Madame Marchand was delighted to get her friend back again. There was a new little girl, but Renée kept her beauty and winsomeness. Wawataysee was still lithe and slim – it belonged to her tribe – and M. Marchand was as devoted as ever. Oh, what days of talk it took to make up all the past!

And Madame Gardepier had married and gone over to the Illinois side to live on a big plantation. Pierre Menard had a mill for sawing boards and a brewery for beer, no end of slaves and servants, full fifty years of age, and two grown sons married. He coveted the little Angelique Gardepier and sued hard for the mother, who would have a luxurious life.
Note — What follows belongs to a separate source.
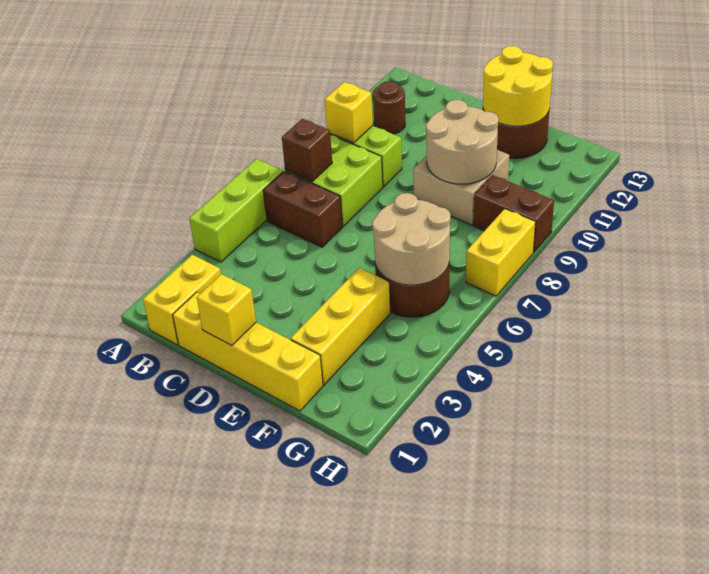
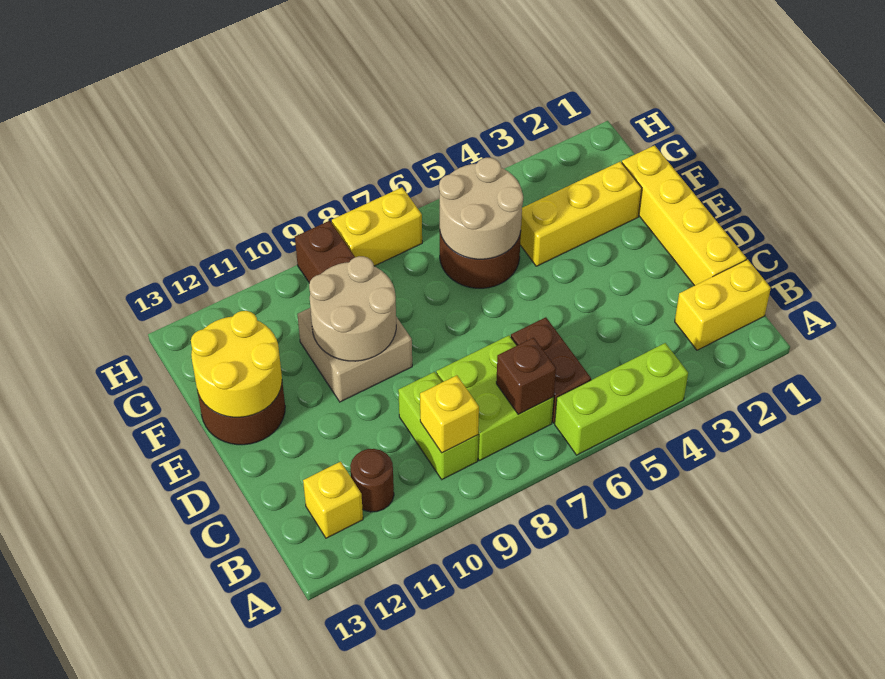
yellow brick D1 level 2 -> yellow brick B12 level 1

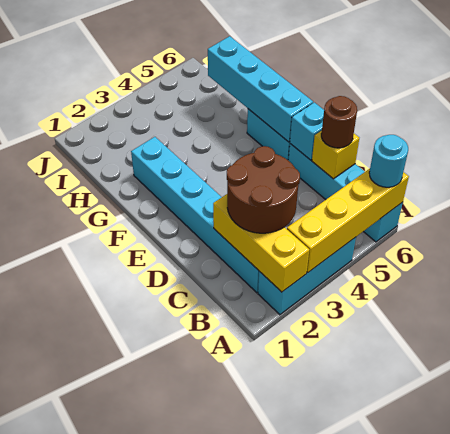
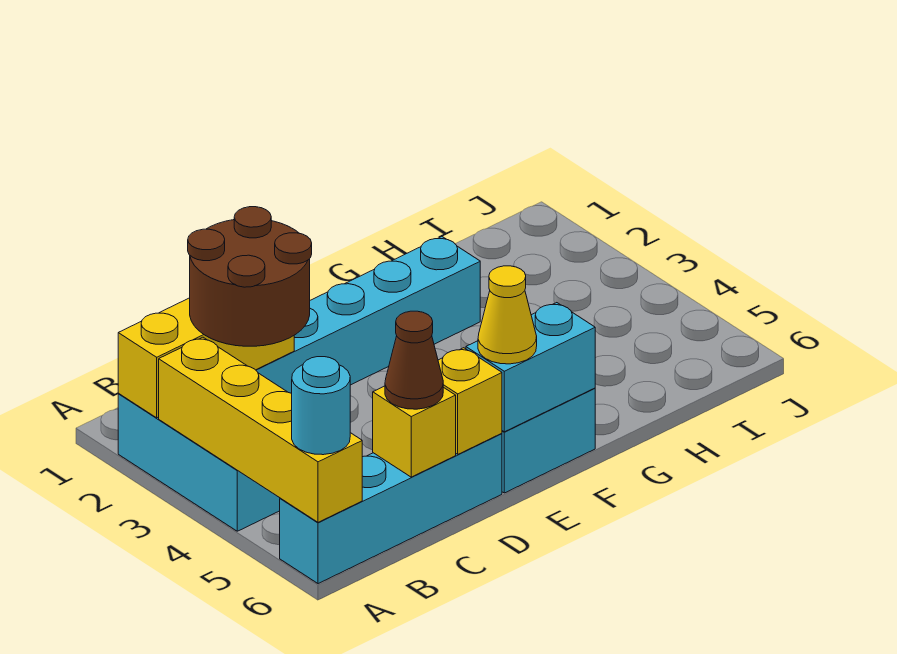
brown round brick C6 level 3 -> brown cone C6 level 3
cyan brick D6 level 2 -> yellow brick D6 level 2
cyan brick E6:H6 level 2 -> cyan brick E6:F6 level 2
none -> yellow cone E6 level 3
“But thou wilt be an American truly,” sighed Madame Renaud.

There was still a great prejudice against the Illinois people. Their religion, or, rather, lack of religion, was a great stumbling-block. Then their roaming lives, their apparent disregard of home ties, that were so strong with the French.

But monsieur adored her in a very complimentary fashion, and she was fain to satisfy her heart with it. Sometimes when the red-gold splendors were fading from the sky, leaving the bluffs and pearl-gray spaces on the opposite side like long avenues where the light shone through, Barbe Menard would glance over and wonder what particular merit there was in Renée de Longueville that the good God should have given so much to her.